「我が家の冬の風物詩は柚子の香り」by id:watena


我が家の冬の訪れを実感させてくれる風景。それは柚子の香りです。子供の頃からそうでした。「ただいま」と玄関を開けると漂ってくる柚子の香り。お鍋の季節の到来だ。柚子湯の季節の到来だ。そして何より楽しみな柚子蜂蜜の季節がやってきた!毎朝の冷気にとっくに冬が来たことを知っていても、この柚子の香りで、本当に冬がやってきたんだなぁと実感するのです。
漂ってくる強い香りは、柚子を搾っている香り。一つ一つ皮を剥いて、布巾に包んで、手で果汁を搾ります。これは今夜の食卓が鍋になる前兆です。
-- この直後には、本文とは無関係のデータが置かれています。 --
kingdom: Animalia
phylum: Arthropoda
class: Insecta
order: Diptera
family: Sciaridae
夕食が鍋の日は、父の帰りも早いしるし。子供の私はわくわくしながら夜になるのを待っていたものでした。
柚子を搾った日は、その残りカスがお風呂に持ち込まれます。絞るとほとんどが果汁になる温州蜜柑などと違って柚子はかなりの搾りカスが出るので、それを布きれに包んで湯船に沈めて使うのです。柚子を搾った日は父の帰りが早い日ですから、必ずといっていいほど「一緒に入ろう」と父から声がかかりました。とうに親と一緒に風呂に入る歳ではなくなっていましたが、この時ばかりは男同士の付き合いです。狭い湯船で肩を並べながら、柚子の香りのお風呂を楽しみました。
風呂から上がると、すっかりお鍋の支度が調っています。父は焼酎を柚子果汁で割って上機嫌。お鍋が終わってしばらくたつと決まって聞こえてくる母の声、「お父さん炬燵で寝ないでくださいよ」も、我が家の冬の風物詩でした。
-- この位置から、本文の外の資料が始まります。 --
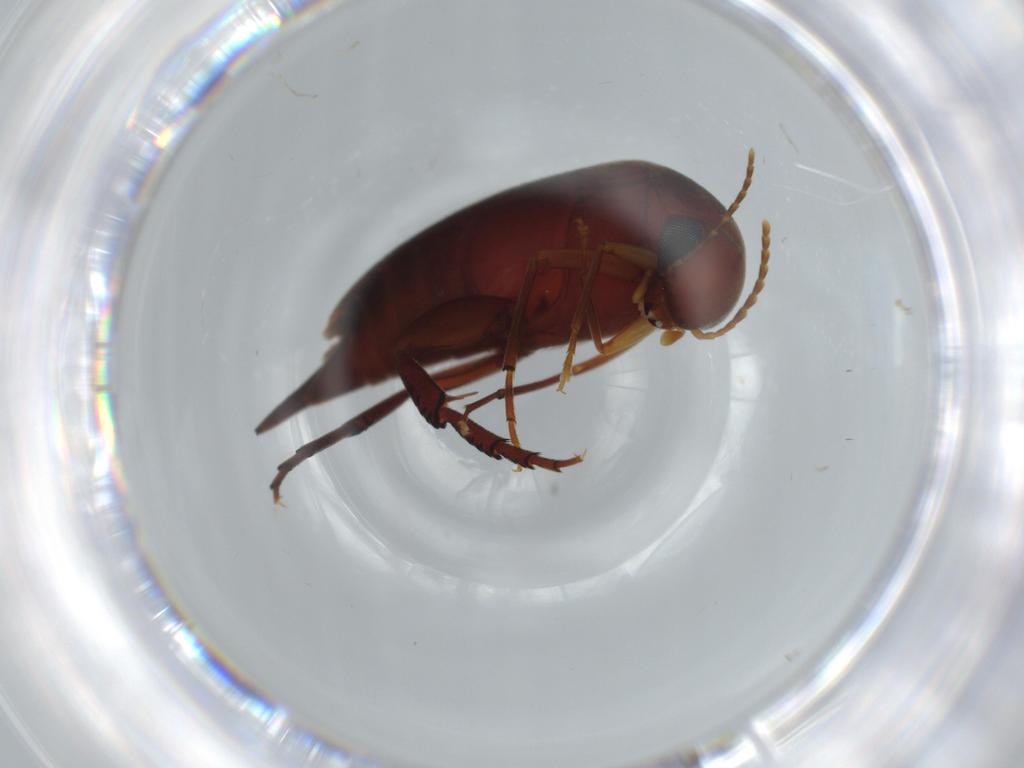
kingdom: Animalia
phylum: Arthropoda
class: Insecta
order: Coleoptera
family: Mordellidae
もう一つの柚子の楽しみは柚子蜂蜜です。柚子をよく洗い、水分を拭き取ったら、適当に輪切りにして種を取り除き、熱湯消毒して焼酎で拭いた広口のジャム瓶の中一杯に満たします。そこに蜂蜜を注ぎ入れ、トントンとテーブルの上で瓶底を叩いて柚子の隙間の空気を追い出しながら口一杯まで満たしたら、あとは冷暗所で三日ほど。これでおいしい柚子蜂蜜の出来上がりです。我が家では柚子酒も漬けますが、柚子蜂蜜は出来上がりが早いのがいい所です。
出来上がった柚子蜂蜜の最も簡単な楽しみ方は蜂蜜部分をすくい取ってカップに適当な量を入れて湯を注ぐ蜂蜜柚子茶ですが、付け込んだ柚子の果肉もまた美味しい。崩さないようにそっとすくってお皿に乗せて、そのまま食べます。果肉を食べ終わったら、蜂蜜が付いたお皿も舐めちゃう。お行儀は良くありませんが、こんな美味しい物、もったいなくて残せません。寒天を煮溶かして柚子蜂蜜を混ぜて固めると、これまた美味しい柚子寒天も作れます。
こうして我が家の冬は、ずっと柚子の香りと共に在り続けます。それは今も変わりません。
なお、柚子果汁を搾る前に剥いた皮は、細切りにしてザルに広げて天日に干しておくと、夏まで保存がきく干し柚子皮になります。細切りの形のまま漬け物と一緒に漬け込んだり、ミルで挽いてうどんや煮物の上にまぶしたりと使い道が豊富です。
また搾った後や柚子蜂蜜を作った後に残る種は適当な瓶に入れ、種の高さの倍くらいの焼酎を注いで漬け込んでおくと、荒れた手などをスベスベにしてくれる一種の化粧水になります。アルコール分が高いので顔などには使えませんし、あかぎれなどになっている手にもだめですが、スーパーの店頭などに置いてあるアルコール消毒剤が使える手なら大丈夫。漬け込んで数日から使えます。柚子を大量に使う機会がありましたらお試しください。こんなふうに全く無駄がないのが柚子のいい所ですね。